A public-safety coalition in Asheville convened City Council candidates Feb. 3, 2026, giving particularly first-time and newer hopefuls a concentrated platform to discuss community safety and neighborhood quality-of-life ahead of the March 3 primary. The forum framed public safety as a top ballot issue and put candidates on record on emergency response, policing, and how city policy shapes day-to-day livability.
Organizers framed the event as an opportunity for voters to compare candidates on operational and policy responses to public-safety pressures that residents cite frequently. The WLOS summary of the forum highlighted the emphasis on newer candidates, underscoring how coalitions outside government are shaping the early contours of debate as the primary approaches. The session joins a string of February forums that have pushed safety into direct conversation with housing, infrastructure and transparency.
That pattern echoes earlier campaign-cycle events. In 2024, MountainTrue and Asheville on Bikes co-hosted a Feb. 4, 2024 Get There AVL forum at the Grey Eagle that tied housing density and transit to emissions and resilience; MountainTrue’s housing and transportation director Susan Bean said, "More housing choices in the city helps people access more opportunities while minimizing long commutes that have negative consequences for our air, water and soil." Asheville on Bikes forums in February 2024 also drew candidates into exchanges about core services and municipal process, with debate around council "check-ins" and virtual agenda briefings. At the Feb. 8, 2024 Asheville on Bikes forum, CJ Domingo said, "I think that every project is benefited by being open. I don't like private, hidden discussions," and warned that "Homelessness is not a situation that you can just spend your way out of" while expressing concern a larger program could attract people to "take advantage" of services. Candidate Bo Hess tied on-the-ground experience to public-safety proposals, saying, "This is something that I work in every single day," as he advocated wages, training and tools for first responders and broader housing solutions. Incumbent Sage Turner defended current practice around agenda briefings, saying, "I'm not aware of a request or a plan to change agenda briefings, to cancel them or to replace them with a new process," and noted the value of informal consultation among council members.
The proliferation of forums - from coalition-sponsored safety events to the Asheville Downtown Association Candidate Café at Battery Park Hall, which was slated to host many of the declared candidates in prior cycles - shows organized civic groups are filling informational gaps for voters and channeling issue-specific scrutiny. Those forums have varied formats: large public panels, small rotating conversations, and streamed agenda briefings, each producing different levels of candidate accountability and voter access.

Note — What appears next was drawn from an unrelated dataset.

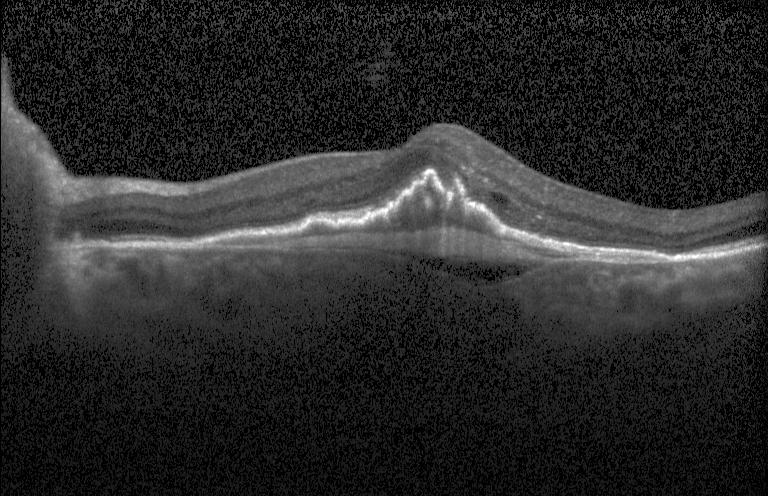 SD-OCT. OCT B-scan.
This B-scan demonstrates choroidal neovascularization (CNV).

For Buncombe County voters, the practical implications are clear. Forum-driven scrutiny raises expectations that elected council members will align staffing, budgeting and interagency coordination with the public-safety priorities aired publicly. How candidates translate forum positions into concrete budget and policy proposals will determine whether community concerns about response times, mental-health crisis intervention, homelessness and neighborhood safety produce measurable changes in services.
Early voting and election logistics are now part of the calendar: early voting begins Feb. 12 and Election Day is March 3, with primary results narrowing the field for the November general. As the primary approaches, voters will have multiple chances to test candidates on the specifics behind their public-safety proposals; tracking those policy commitments from forum statements to adopted budgets will be the next step in holding city leaders accountable.